The company’s gross profit also reached €20.4 million in 2020, representing a year-over-year gain of 11% from €18.4 million in Q1 2020.
Jumia cited two reasons for this drop. One was currency devaluation of Nigeria’s naira, Egypt’s pound and Kenya’s shilling against the euro, the currency in which it reports. According to the company, the trio dropped 15%, 9% and 19%, respectively, against the euro in Q1 2021. And second, the company’s best-performing product category (phones and electronics) did poorly. In Q1 2020, those items accounted for 45% of its GMV volume, which fell to 37% this quarter.
JumiaPay, the payments arm of the company, continued to post modest growth. This time last year the product processed 2.3 million transactions worth €35.5 million. In Q1 2021, JumiaPay transactions rose 6.7%, to 2.4 million transactions on a year-on-year basis. The recent quarter’s total payment volume also grew 21% to €42.9 million.
Per the report, Jumia has broadened the capabilities of its payment product. It now offers SMEs on the continent access to short-term credit by leveraging business and transactional data of its sellers to pre-score credit on an anonymized basis. The company said it disbursed 380 loans in Q1 2021, up 90% from Q1 2020. These loans were given to 291 sellers across its platform, representing a 62% increase from the number of sellers that accessed last year’s loans.
Jumia reported €485.6 million of unrestricted cash at the end of the first quarter of 2021. This includes gross proceeds of about €205 million it secured from the offering completed on March 30, 2021, and €88 million cash booked in April 2021.

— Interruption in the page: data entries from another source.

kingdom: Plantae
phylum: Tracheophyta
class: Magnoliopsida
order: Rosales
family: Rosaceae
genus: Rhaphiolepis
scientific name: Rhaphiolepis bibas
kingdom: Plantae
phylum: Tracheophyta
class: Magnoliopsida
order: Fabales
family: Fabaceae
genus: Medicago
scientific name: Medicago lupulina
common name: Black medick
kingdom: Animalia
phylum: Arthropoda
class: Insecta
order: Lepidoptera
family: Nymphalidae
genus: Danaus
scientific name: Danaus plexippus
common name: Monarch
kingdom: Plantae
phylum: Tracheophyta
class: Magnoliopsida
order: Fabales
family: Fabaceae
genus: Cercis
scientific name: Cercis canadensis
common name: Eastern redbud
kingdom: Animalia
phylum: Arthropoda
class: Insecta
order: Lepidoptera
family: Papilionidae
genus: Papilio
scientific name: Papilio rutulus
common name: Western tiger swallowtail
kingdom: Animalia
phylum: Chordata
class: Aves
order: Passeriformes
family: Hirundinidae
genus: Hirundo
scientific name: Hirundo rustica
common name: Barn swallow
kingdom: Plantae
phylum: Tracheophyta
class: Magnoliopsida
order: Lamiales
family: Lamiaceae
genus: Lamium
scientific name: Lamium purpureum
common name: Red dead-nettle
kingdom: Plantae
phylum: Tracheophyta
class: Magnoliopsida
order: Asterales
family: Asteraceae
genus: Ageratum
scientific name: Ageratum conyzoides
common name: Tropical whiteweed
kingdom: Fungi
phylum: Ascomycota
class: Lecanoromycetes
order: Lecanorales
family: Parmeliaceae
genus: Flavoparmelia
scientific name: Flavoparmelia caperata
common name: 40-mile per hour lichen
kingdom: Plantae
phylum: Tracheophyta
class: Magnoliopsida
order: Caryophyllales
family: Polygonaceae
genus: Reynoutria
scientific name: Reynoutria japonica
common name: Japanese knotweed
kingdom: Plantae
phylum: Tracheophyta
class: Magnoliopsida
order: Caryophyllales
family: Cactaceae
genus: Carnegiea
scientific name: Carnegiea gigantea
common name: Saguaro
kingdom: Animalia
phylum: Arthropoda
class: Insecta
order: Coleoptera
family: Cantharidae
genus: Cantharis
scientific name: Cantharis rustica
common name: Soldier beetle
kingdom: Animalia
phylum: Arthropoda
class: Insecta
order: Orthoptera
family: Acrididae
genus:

Before today’s earnings call, Jumia was trading at $21.60 per share. Since the market opened this morning and at the time of this writing, the company’s share price has increased by around 3.2% to just over $24.21. It seems investors remain optimistic about the company’s growth, especially its payments arm and its plans to achieve profitability, despite continued operating and adjusted EBITDA losses.